[Source records]

++++

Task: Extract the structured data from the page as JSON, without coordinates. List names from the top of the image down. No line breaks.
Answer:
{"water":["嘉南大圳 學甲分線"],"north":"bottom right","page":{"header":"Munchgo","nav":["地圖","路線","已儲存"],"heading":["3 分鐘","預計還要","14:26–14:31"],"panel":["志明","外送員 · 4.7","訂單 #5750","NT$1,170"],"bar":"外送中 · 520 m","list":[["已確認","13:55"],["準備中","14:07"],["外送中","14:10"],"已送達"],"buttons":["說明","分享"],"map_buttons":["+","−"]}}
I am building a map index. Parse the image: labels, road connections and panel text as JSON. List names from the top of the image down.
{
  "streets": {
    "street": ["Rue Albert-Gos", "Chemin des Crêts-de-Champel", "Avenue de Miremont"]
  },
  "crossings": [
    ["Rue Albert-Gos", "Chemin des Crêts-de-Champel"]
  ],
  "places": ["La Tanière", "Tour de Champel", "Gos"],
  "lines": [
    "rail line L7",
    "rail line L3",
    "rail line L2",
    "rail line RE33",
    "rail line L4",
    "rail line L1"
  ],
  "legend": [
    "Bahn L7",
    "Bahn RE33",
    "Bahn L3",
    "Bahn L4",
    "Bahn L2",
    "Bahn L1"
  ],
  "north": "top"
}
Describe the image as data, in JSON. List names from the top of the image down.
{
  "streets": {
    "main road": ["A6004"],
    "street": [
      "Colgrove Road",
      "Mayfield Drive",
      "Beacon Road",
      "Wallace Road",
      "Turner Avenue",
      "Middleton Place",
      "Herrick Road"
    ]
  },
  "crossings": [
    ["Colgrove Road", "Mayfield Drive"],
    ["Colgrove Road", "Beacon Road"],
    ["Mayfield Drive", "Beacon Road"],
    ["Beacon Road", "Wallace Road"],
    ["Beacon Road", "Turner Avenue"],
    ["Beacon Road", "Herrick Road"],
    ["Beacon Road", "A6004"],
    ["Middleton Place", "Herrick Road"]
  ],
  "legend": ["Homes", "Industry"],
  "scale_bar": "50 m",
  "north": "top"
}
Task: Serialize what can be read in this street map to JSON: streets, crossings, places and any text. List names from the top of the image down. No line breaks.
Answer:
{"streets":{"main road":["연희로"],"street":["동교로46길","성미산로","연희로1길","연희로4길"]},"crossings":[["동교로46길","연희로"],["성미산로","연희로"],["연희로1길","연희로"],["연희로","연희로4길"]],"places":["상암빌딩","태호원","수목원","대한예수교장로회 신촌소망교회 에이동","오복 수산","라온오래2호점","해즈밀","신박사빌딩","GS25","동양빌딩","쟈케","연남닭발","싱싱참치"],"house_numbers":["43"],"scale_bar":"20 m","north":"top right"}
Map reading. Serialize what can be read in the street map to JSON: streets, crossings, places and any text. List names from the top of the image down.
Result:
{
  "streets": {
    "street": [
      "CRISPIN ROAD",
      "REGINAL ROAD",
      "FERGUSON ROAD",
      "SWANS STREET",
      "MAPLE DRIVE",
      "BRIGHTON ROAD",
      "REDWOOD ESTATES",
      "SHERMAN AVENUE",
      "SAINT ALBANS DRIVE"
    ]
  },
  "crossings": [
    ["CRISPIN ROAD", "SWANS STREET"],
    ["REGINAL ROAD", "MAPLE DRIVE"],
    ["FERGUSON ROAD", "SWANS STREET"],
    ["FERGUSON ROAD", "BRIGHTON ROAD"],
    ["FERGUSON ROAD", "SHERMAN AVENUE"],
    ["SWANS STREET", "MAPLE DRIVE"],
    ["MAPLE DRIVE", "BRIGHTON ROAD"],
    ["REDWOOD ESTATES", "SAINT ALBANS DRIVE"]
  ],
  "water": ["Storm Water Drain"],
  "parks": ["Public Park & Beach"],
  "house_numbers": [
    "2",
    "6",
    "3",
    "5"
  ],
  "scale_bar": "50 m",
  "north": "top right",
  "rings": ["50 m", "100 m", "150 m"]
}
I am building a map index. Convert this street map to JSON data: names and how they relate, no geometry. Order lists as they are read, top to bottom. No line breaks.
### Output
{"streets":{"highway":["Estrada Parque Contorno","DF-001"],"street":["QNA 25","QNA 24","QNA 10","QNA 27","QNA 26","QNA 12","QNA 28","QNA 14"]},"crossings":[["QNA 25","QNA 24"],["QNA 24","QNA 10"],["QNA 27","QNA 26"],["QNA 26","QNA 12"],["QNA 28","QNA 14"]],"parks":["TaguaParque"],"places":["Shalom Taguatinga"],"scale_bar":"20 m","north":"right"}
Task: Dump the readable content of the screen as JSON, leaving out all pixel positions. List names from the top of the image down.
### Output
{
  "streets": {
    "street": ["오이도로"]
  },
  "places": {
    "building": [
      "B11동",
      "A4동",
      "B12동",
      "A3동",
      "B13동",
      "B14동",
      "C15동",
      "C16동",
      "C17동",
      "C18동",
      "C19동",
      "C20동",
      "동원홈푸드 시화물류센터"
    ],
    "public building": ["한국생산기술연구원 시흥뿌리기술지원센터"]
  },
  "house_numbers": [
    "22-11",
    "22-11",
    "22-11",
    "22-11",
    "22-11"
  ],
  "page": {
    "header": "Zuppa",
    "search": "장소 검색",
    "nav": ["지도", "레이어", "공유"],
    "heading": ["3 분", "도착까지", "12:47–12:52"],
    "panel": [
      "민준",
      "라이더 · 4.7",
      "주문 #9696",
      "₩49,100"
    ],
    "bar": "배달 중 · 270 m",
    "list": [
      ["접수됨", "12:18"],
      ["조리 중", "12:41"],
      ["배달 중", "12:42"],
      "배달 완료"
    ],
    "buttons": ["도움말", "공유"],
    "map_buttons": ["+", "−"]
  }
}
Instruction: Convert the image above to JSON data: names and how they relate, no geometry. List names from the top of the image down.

++++

Each line above needs to be output again, exactly as shown.

Task: Extract the structured data from the page as JSON, without coordinates. List names from the top of the image down. No line breaks.
Answer:
{"water":["嘉南大圳 學甲分線"],"north":"bottom right","page":{"header":"Munchgo","nav":["地圖","路線","已儲存"],"heading":["3 分鐘","預計還要","14:26–14:31"],"panel":["志明","外送員 · 4.7","訂單 #5750","NT$1,170"],"bar":"外送中 · 520 m","list":[["已確認","13:55"],["準備中","14:07"],["外送中","14:10"],"已送達"],"buttons":["說明","分享"],"map_buttons":["+","−"]}}
I am building a map index. Parse the image: labels, road connections and panel text as JSON. List names from the top of the image down.
{
  "streets": {
    "street": ["Rue Albert-Gos", "Chemin des Crêts-de-Champel", "Avenue de Miremont"]
  },
  "crossings": [
    ["Rue Albert-Gos", "Chemin des Crêts-de-Champel"]
  ],
  "places": ["La Tanière", "Tour de Champel", "Gos"],
  "lines": [
    "rail line L7",
    "rail line L3",
    "rail line L2",
    "rail line RE33",
    "rail line L4",
    "rail line L1"
  ],
  "legend": [
    "Bahn L7",
    "Bahn RE33",
    "Bahn L3",
    "Bahn L4",
    "Bahn L2",
    "Bahn L1"
  ],
  "north": "top"
}
Describe the image as data, in JSON. List names from the top of the image down.
{
  "streets": {
    "main road": ["A6004"],
    "street": [
      "Colgrove Road",
      "Mayfield Drive",
      "Beacon Road",
      "Wallace Road",
      "Turner Avenue",
      "Middleton Place",
      "Herrick Road"
    ]
  },
  "crossings": [
    ["Colgrove Road", "Mayfield Drive"],
    ["Colgrove Road", "Beacon Road"],
    ["Mayfield Drive", "Beacon Road"],
    ["Beacon Road", "Wallace Road"],
    ["Beacon Road", "Turner Avenue"],
    ["Beacon Road", "Herrick Road"],
    ["Beacon Road", "A6004"],
    ["Middleton Place", "Herrick Road"]
  ],
  "legend": ["Homes", "Industry"],
  "scale_bar": "50 m",
  "north": "top"
}
Task: Serialize what can be read in this street map to JSON: streets, crossings, places and any text. List names from the top of the image down. No line breaks.
Answer:
{"streets":{"main road":["연희로"],"street":["동교로46길","성미산로","연희로1길","연희로4길"]},"crossings":[["동교로46길","연희로"],["성미산로","연희로"],["연희로1길","연희로"],["연희로","연희로4길"]],"places":["상암빌딩","태호원","수목원","대한예수교장로회 신촌소망교회 에이동","오복 수산","라온오래2호점","해즈밀","신박사빌딩","GS25","동양빌딩","쟈케","연남닭발","싱싱참치"],"house_numbers":["43"],"scale_bar":"20 m","north":"top right"}
Map reading. Serialize what can be read in the street map to JSON: streets, crossings, places and any text. List names from the top of the image down.
Result:
{
  "streets": {
    "street": [
      "CRISPIN ROAD",
      "REGINAL ROAD",
      "FERGUSON ROAD",
      "SWANS STREET",
      "MAPLE DRIVE",
      "BRIGHTON ROAD",
      "REDWOOD ESTATES",
      "SHERMAN AVENUE",
      "SAINT ALBANS DRIVE"
    ]
  },
  "crossings": [
    ["CRISPIN ROAD", "SWANS STREET"],
    ["REGINAL ROAD", "MAPLE DRIVE"],
    ["FERGUSON ROAD", "SWANS STREET"],
    ["FERGUSON ROAD", "BRIGHTON ROAD"],
    ["FERGUSON ROAD", "SHERMAN AVENUE"],
    ["SWANS STREET", "MAPLE DRIVE"],
    ["MAPLE DRIVE", "BRIGHTON ROAD"],
    ["REDWOOD ESTATES", "SAINT ALBANS DRIVE"]
  ],
  "water": ["Storm Water Drain"],
  "parks": ["Public Park & Beach"],
  "house_numbers": [
    "2",
    "6",
    "3",
    "5"
  ],
  "scale_bar": "50 m",
  "north": "top right",
  "rings": ["50 m", "100 m", "150 m"]
}
I am building a map index. Convert this street map to JSON data: names and how they relate, no geometry. Order lists as they are read, top to bottom. No line breaks.
### Output
{"streets":{"highway":["Estrada Parque Contorno","DF-001"],"street":["QNA 25","QNA 24","QNA 10","QNA 27","QNA 26","QNA 12","QNA 28","QNA 14"]},"crossings":[["QNA 25","QNA 24"],["QNA 24","QNA 10"],["QNA 27","QNA 26"],["QNA 26","QNA 12"],["QNA 28","QNA 14"]],"parks":["TaguaParque"],"places":["Shalom Taguatinga"],"scale_bar":"20 m","north":"right"}
Task: Dump the readable content of the screen as JSON, leaving out all pixel positions. List names from the top of the image down.
### Output
{
  "streets": {
    "street": ["오이도로"]
  },
  "places": {
    "building": [
      "B11동",
      "A4동",
      "B12동",
      "A3동",
      "B13동",
      "B14동",
      "C15동",
      "C16동",
      "C17동",
      "C18동",
      "C19동",
      "C20동",
      "동원홈푸드 시화물류센터"
    ],
    "public building": ["한국생산기술연구원 시흥뿌리기술지원센터"]
  },
  "house_numbers": [
    "22-11",
    "22-11",
    "22-11",
    "22-11",
    "22-11"
  ],
  "page": {
    "header": "Zuppa",
    "search": "장소 검색",
    "nav": ["지도", "레이어", "공유"],
    "heading": ["3 분", "도착까지", "12:47–12:52"],
    "panel": [
      "민준",
      "라이더 · 4.7",
      "주문 #9696",
      "₩49,100"
    ],
    "bar": "배달 중 · 270 m",
    "list": [
      ["접수됨", "12:18"],
      ["조리 중", "12:41"],
      ["배달 중", "12:42"],
      "배달 완료"
    ],
    "buttons": ["도움말", "공유"],
    "map_buttons": ["+", "−"]
  }
}
Instruction: Convert the image above to JSON data: names and how they relate, no geometry. List names from the top of the image down.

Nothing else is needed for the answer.